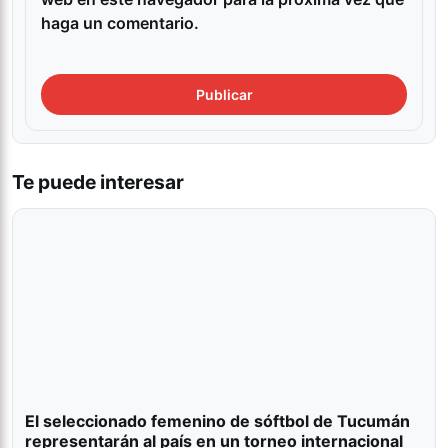
haga un comentario.
Te puede interesar
El seleccionado femenino de sóftbol de Tucumán
representarán al país en un torneo internacional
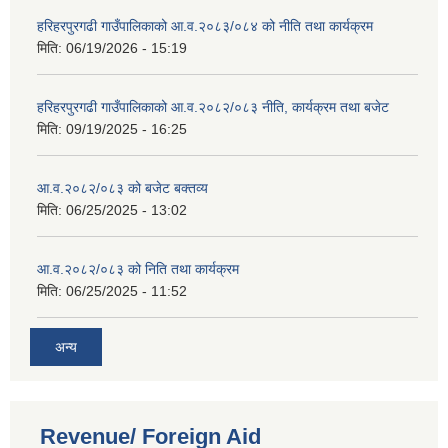
हरिहरपुरगढी गाउँपालिकाको आ.व.२०८३/०८४ को नीति तथा कार्यक्रम
मिति:
06/19/2026 - 15:19
हरिहरपुरगढी गाउँपालिकाको आ.व.२०८२/०८३ नीति, कार्यक्रम तथा बजेट
मिति:
09/19/2025 - 16:25
आ.व.२०८२/०८३ को बजेट बक्तव्य
मिति:
06/25/2025 - 13:02
आ.व.२०८२/०८३ को निति तथा कार्यक्रम
मिति:
06/25/2025 - 11:52
अन्य
Revenue/ Foreign Aid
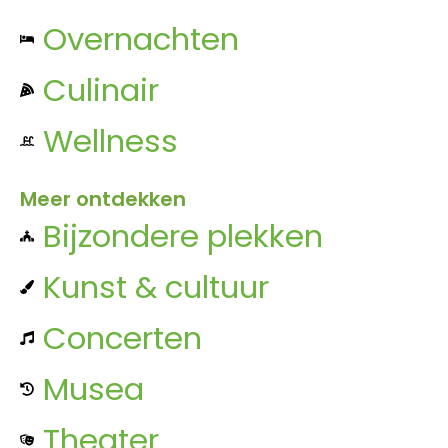
Overnachten
Culinair
Wellness
Meer ontdekken
Bijzondere plekken
Kunst & cultuur
Concerten
Musea
Theater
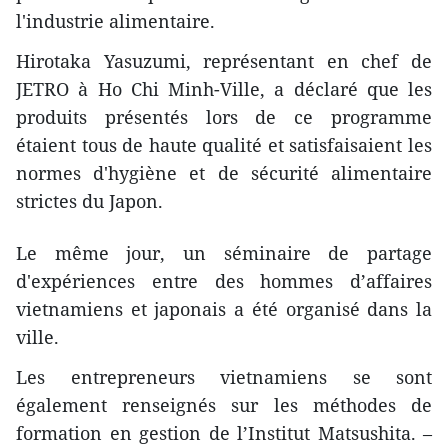
l'industrie alimentaire.
Hirotaka Yasuzumi, représentant en chef de
JETRO à Ho Chi Minh-Ville, a déclaré que les
produits présentés ​lors de ce programme
étaient tous de haute qualité et satisfaisaient les
normes d'hygiène et de sécurité alimentaire
strictes du Japon.
Le même jour, un séminaire de partage
d'expériences entre des hommes d’affaires
vietnamiens et japonais a été organisé dans la
ville​.
Les entrepreneurs vietnamiens ​se sont
également renseignés sur les méthodes de
formation ​en gestion ​de l’Institut Matsushita. –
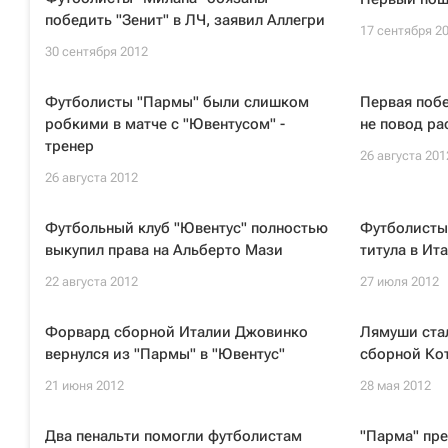
победить "Зенит" в ЛЧ, заявил Аллегри
17 сентября 2
30 сентября 2012
Футболисты "Пармы" были слишком
Первая побе
робкими в матче с "Ювентусом" -
не повод ра
тренер
26 августа 201
26 августа 2012
Футбольный клуб "Ювентус" полностью
Футболисты 
выкупил права на Альберто Мази
титула в Ит
22 августа 2012
27 июля 2012
Форвард сборной Италии Джовинко
Лямуши ста
вернулся из "Пармы" в "Ювентус"
сборной Кот
21 июня 2012
28 мая 2012
Два пенальти помогли футболистам
"Парма" пр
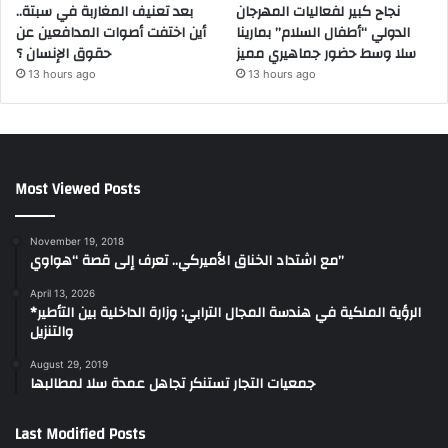
نجاح كبير لفعاليات المهرجان
بعد تعنيف المغاربة في سبتة..
الدولي “أطفال السلام” بمارينا
أين اختفت أصوات المدافعين عن
سلا وسط حضور جماهيري مميز
حقوق الإنسان ؟
13 hours ago
13 hours ago
Most Viewed Posts
November 19, 2018
مع اشتداد الخناق الأميركي.. تعرف إلى قصة “هواوي”
April 13, 2026
*الرؤية الملكية في هندسة المجال الترابي: وزارة الداخلية بين التأطير
والتنزيل
August 29, 2019
جمعيات التجار تستنكر تجاهل عمدة سلا لمطالبها
Last Modified Posts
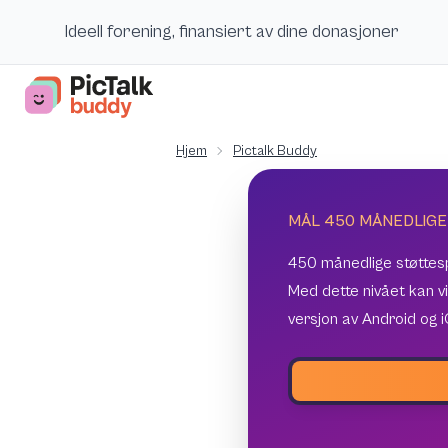
Ideell forening, finansiert av dine donasjoner
Hjem
Pictalk Buddy
MÅL 450 MÅNEDLIGE
450 månedlige støttespi
Med dette nivået kan vi 
versjon av Android og 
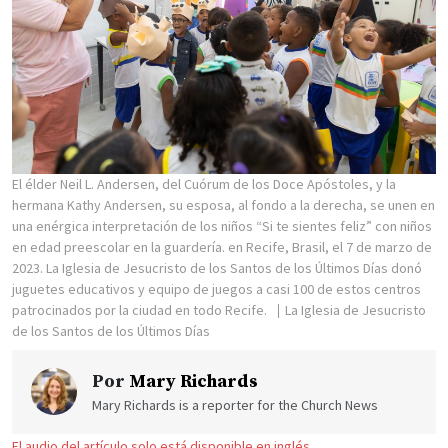
El élder Neil L. Andersen, del Cuórum de los Doce Apóstoles, y la
hermana Kathy Andersen, su esposa, al fondo a la derecha, se unen en
una enérgica interpretación de los niños “Si te sientes feliz” con niños
en edad preescolar en la guardería. en Recife, Brasil, el 7 de marzo de
2023. La Iglesia de Jesucristo de los Santos de los Últimos Días donó
juguetes educativos y equipo de juegos a casi 100 de estos centros
patrocinados por la ciudad en todo Recife.
La Iglesia de Jesucristo
de los Santos de los Últimos Días
Por
Mary Richards
Mary Richards is a reporter for the Church News
El audio del artículo solo está disponible en inglés.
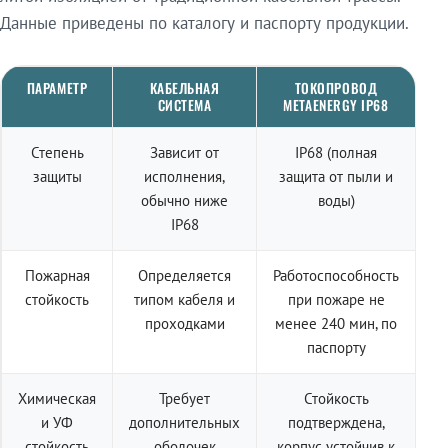
Данные приведены по каталогу и паспорту продукции.
ПАРАМЕТР
КАБЕЛЬНАЯ
ТОКОПРОВОД
СИСТЕМА
METAENERGY IP68
Степень
Зависит от
IP68 (полная
защиты
исполнения,
защита от пыли и
обычно ниже
воды)
IP68
Пожарная
Определяется
Работоспособность
стойкость
типом кабеля и
при пожаре не
проходками
менее 240 мин, по
паспорту
Химическая
Требует
Стойкость
и УФ
дополнительных
подтверждена,
стойкость
оболочек
корпус устойчив к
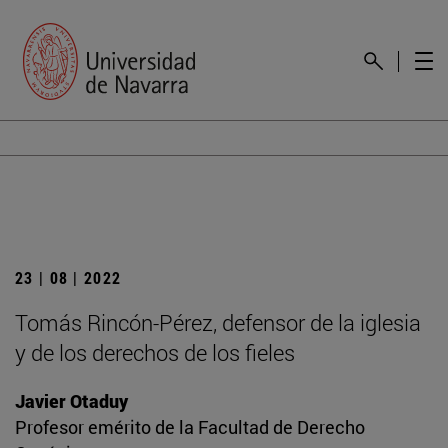
23 | 08 | 2022
Tomás Rincón-Pérez, defensor de la iglesia
y de los derechos de los fieles
Javier Otaduy
Profesor emérito de la Facultad de Derecho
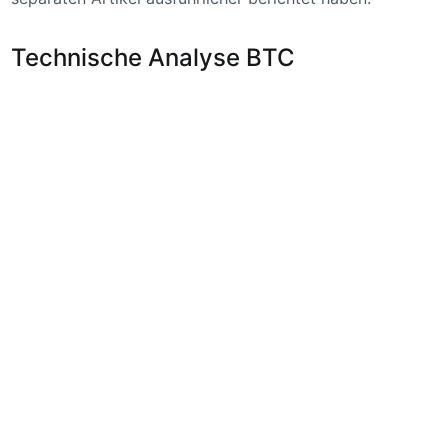
Technische Analyse BTC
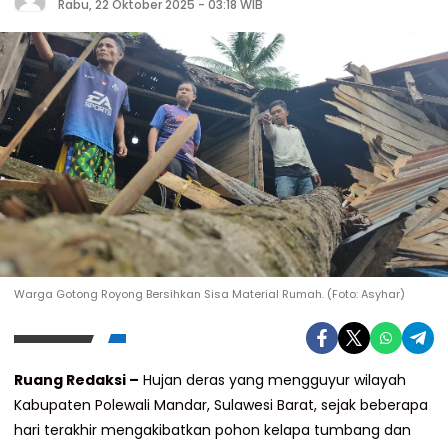
Rabu, 22 Oktober 2025 - 03:18 WIB
Warga Gotong Royong Bersihkan Sisa Material Rumah. (Foto: Asyhar)
Ruang Redaksi –
Hujan deras yang mengguyur wilayah
Kabupaten Polewali Mandar, Sulawesi Barat, sejak beberapa
hari terakhir mengakibatkan pohon kelapa tumbang dan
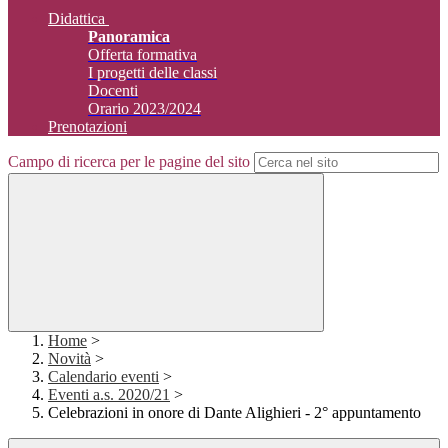
Didattica
Panoramica
Offerta formativa
I progetti delle classi
Docenti
Orario 2023/2024
Prenotazioni
Campo di ricerca per le pagine del sito
Home
>
Novità
>
Calendario eventi
>
Eventi a.s. 2020/21
>
Celebrazioni in onore di Dante Alighieri - 2° appuntamento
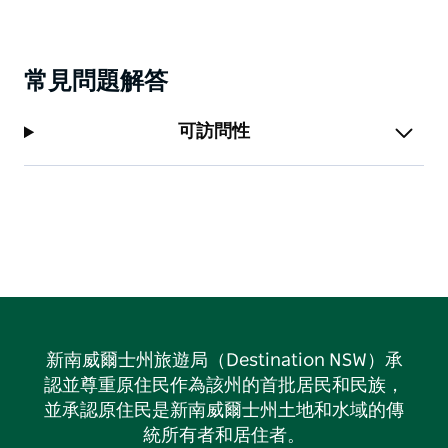
常見問題解答
可訪問性
新南威爾士州旅遊局（Destination NSW）承
認並尊重原住民作為該州的首批居民和民族，
並承認原住民是新南威爾士州土地和水域的傳
統所有者和居住者。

----

# Task goal:
Pictures in the entries do not go into the copy. Print only the lines starting at the one containing "METAENERGY IP68" and ending at the one containing "Rabu, 22 Oktober 2025 - 03:18 WIB", exactly as they appear.

# Task answer:
METAENERGY IP68
Степень
Зависит от
IP68 (полная
защиты
исполнения,
защита от пыли и
обычно ниже
воды)
IP68
Пожарная
Определяется
Работоспособность
стойкость
типом кабеля и
при пожаре не
проходками
менее 240 мин, по
паспорту
Химическая
Требует
Стойкость
и УФ
дополнительных
подтверждена,
стойкость
оболочек
корпус устойчив к
23 | 08 | 2022
Tomás Rincón-Pérez, defensor de la iglesia
y de los derechos de los fieles
Javier Otaduy
Profesor emérito de la Facultad de Derecho
Technische Analyse BTC
Rabu, 22 Oktober 2025 - 03:18 WIB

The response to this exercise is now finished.